• PROVIDED TEXT:
There is no water in the collector panel as there would be with solar tubes, and there is no powered fan as with a conventional air-to-water heat pump.

However, a relatively small amount of electricity is needed to run the compressor, and that can vary depending on usage.

Retrofit systems can even utilise appropriate existing 100l and 200l cylinders, the condenser/heat exchanger being sited with the cylinder.

The panel outside is only around 8kg, eliminating the need to strengthen the roof structure.


This is new technology lacking the extensive, independently verified testing of more conventional solar and air/water/geothermal heat source products.

Performance figures for a thermodynamic array are expressed as COP, common to heat pumps (Coefficient of Performance), a reading of how many units of usable energy is produced, using one unit single unit of electricity.

Air source heat pumps run at a moderate COP of 2-4 but deliver a massive saving on the greater expense of home heating and domestic hot water (water makes up only 15% of a standard billing cycle).

Thermodynamic panels are said to have a comparable average seasonal performance.

There has been only one independent test of a these panels, The Narec/National Renewable Engery Centre test in 2014 which showed a disappointing COP spread over January to July of 1.6-2.2, still likely to offset the expenses of a conventional electric immersion by 50%, industry sources say.

Claims in the industry itself vary from 70%-100%, and Irish sustainable energy service technicians I spoke too (without panels to promote) agreed that 100% was viable ‘dependent on individual domestic hot water usage’.

• INFORMATION SUPPLIED:

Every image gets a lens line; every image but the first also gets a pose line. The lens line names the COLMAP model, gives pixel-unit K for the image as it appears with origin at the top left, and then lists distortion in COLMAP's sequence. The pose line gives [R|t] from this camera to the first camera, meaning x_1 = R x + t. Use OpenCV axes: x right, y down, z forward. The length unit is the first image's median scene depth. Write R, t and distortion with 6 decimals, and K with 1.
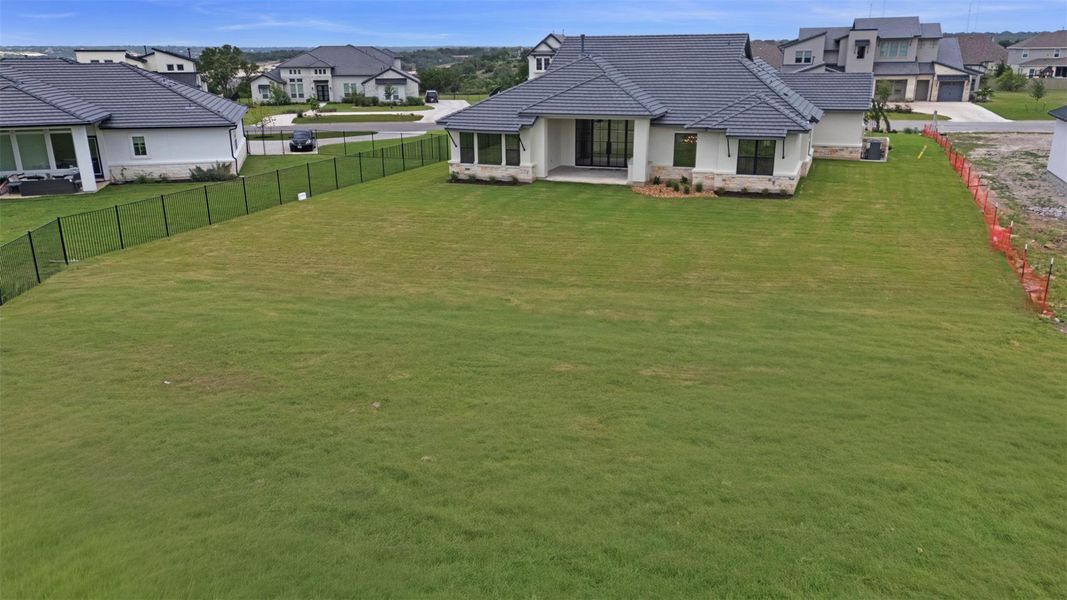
lens RADIAL K [[815.8, 0, 533.5], [0, 815.8, 300.0], [0, 0, 1]] dist [0.002021, 0.000211]
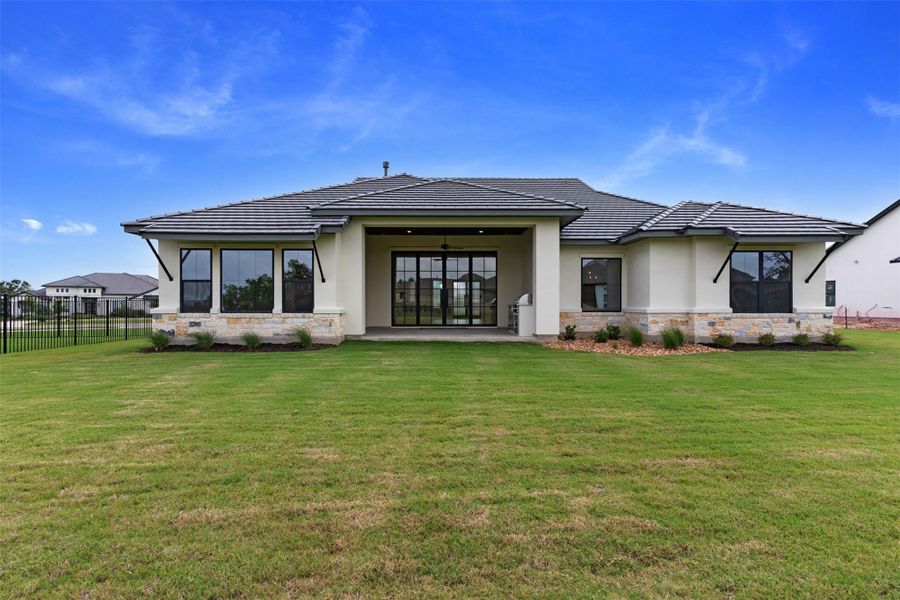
lens RADIAL K [[433.4, 0, 450.0], [0, 433.4, 300.0], [0, 0, 1]] dist [0.002239, 0.000073]
pose [[0.929727, 0.019818, 0.367717, -0.035431], [0.098891, 0.948435, -0.301151, -0.082270], [-0.354724, 0.316352, 0.879825, 0.719517]]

• WORK REQUEST 1: Duplicate the part of the passage on thermodynamic panels between "Thermodynamic panels are" and "industry sources say.", inclusive.
• WORK REQUEST 2: According to the passage on thermodynamic panels, roughly how much does the panel outside weigh?
• WORK REQUEST 3:
Decide whether each statement agrees with the passage on thermodynamic panels. Answer yes or no for each, and quote the words from the passage that decide it.
(a) The collector panel holds water, as solar tubes do.
(b) Retrofit systems can use suitable existing 100l and 200l cylinders.
(c) Air source heat pumps run at a COP of 2-4.

• YOUR SOLUTION 1:
Thermodynamic panels are said to have a comparable average seasonal performance.

There has been only one independent test of a these panels, The Narec/National Renewable Engery Centre test in 2014 which showed a disappointing COP spread over January to July of 1.6-2.2, still likely to offset the expenses of a conventional electric immersion by 50%, industry sources say.

• YOUR SOLUTION 2: Around 8kg.

• YOUR SOLUTION 3:
(a) No: "There is no water in the collector panel as there would be with solar tubes"
(b) Yes: "Retrofit systems can even utilise appropriate existing 100l and 200l cylinders"
(c) Yes: "Air source heat pumps run at a moderate COP of 2-4"